34. TIPS FOR EMPOWERING EMPLOYEES:
• Change the company structure so that employees have more power
on their jobs- if jobs are strongly controlled by organizational
procedures or if every little decision needs to be approved by a
superior, employees are unlikely to feel empowered. Give them
discretion at work.
• Provide employees with access to information about things that
affect their work- when employees have the information, they need
to do their jobs well and understand company goals, priorities and
strategy, they are in a better position to feel empowered.
35. • Make sure that employees know how to perform their jobs- this
involves selecting the right people as well as investing in continued
training and development.
• Do not take away employee power- if someone makes decision, let
it stand unless it threatens the entire company. If management
undoes decisions made by employees on a regular basis, employees
will not believe in the sincerity of the empowerment initiative.

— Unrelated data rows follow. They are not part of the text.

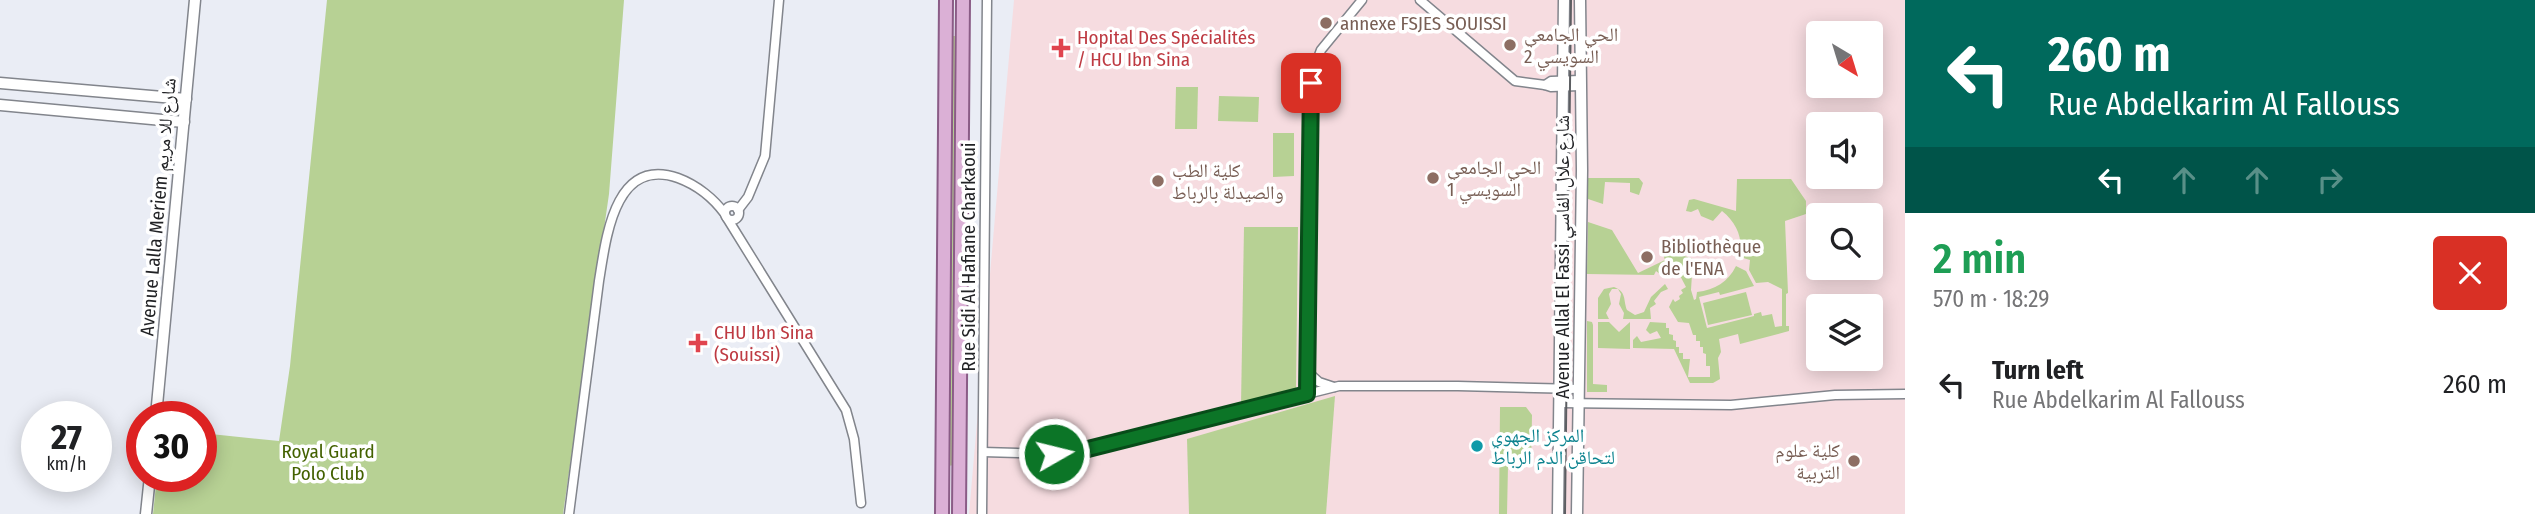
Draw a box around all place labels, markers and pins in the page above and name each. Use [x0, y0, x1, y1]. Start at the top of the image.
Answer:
place label: annexe FSJES SOUISSI [1340, 12, 1507, 35]
marker: annexe FSJES SOUISSI [1318, 15, 1334, 31]
place label: الحي الجامعي السويسي 2 [1524, 23, 1618, 71]
place label: Hopital Des Spécialités / HCU Ibn Sina [1077, 26, 1255, 71]
marker: الحي الجامعي السويسي 2 [1502, 37, 1518, 53]
marker: Hopital Des Spécialités / HCU Ibn Sina [1051, 38, 1071, 58]
pin [1281, 53, 1341, 113]
place label: الحي الجامعي السويسي 1 [1447, 156, 1541, 204]
place label: كلية الطب والصيدلة بالرباط [1172, 159, 1284, 204]
marker: الحي الجامعي السويسي 1 [1425, 170, 1441, 186]
marker: كلية الطب والصيدلة بالرباط [1150, 173, 1166, 189]
place label: Bibliothèque de l'ENA [1661, 235, 1761, 280]
marker: Bibliothèque de l'ENA [1639, 249, 1655, 265]
place label: CHU Ibn Sina (Souissi) [714, 321, 814, 366]
marker: CHU Ibn Sina (Souissi) [688, 333, 708, 353]
place label: المركز الجهوي لتحاقن الدم الرباط [1491, 424, 1615, 471]
marker: المركز الجهوي لتحاقن الدم الرباط [1469, 438, 1485, 454]
place label: كلية علوم التربية [1775, 439, 1840, 484]
marker: كلية علوم التربية [1846, 453, 1862, 469]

• Instill a climate of empowerment in which managers do not
routinely step in and take over instead, believe in the power of
employees to make the most accurate decisions, as long as they
equipped with the relevant facts and resources.
36. FLEXIBLE WORKING ARRANGEMENTS
• Refers to alternative arrangements or schedules other
than the traditional or standard work hours, workdays and
workweek. The effectivity and implementation shall be
based on voluntary agreements between the employer
and the employees.
• Hugely motivating by enabling them to achieve a better
work- life balance.
37. FORMS:
• Flextime- employees choose their starting and quitting times from a range of
available hours.
• Compressed work week- the standard work week is compressed into fewer than
five days.
• Flexplace- encompasses various arrangements in which an employee works from
home or some other non- office locations. E.g. telecommuting.
• Job sharing- two people voluntarily share the duties and responsibilities of one
full- time position, with both salary and benefits of that position prorated
between the two individuals
38. • Work sharing- increasingly used by companies that wish to avoid layoffs. It allows
businesses to temporarily reduce hours and salary for a portion of their
workforce.
• Expanded leave- this option gives employees greater flexibility in terms of
requesting extended periods of time away from work without losing their rights
as employees.
• Phased retirement- the employee and employer agree to a schedule wherein the
employee’s full- time work commitments are gradually reduced over a period of
months or years.
• Partial retirement- these programs allow older employees to continue working on
a part time basis, with no established end date.
• Work and Family Programs- employers provide some degree of assistance to
their employees in the realms of childcare and eldercare.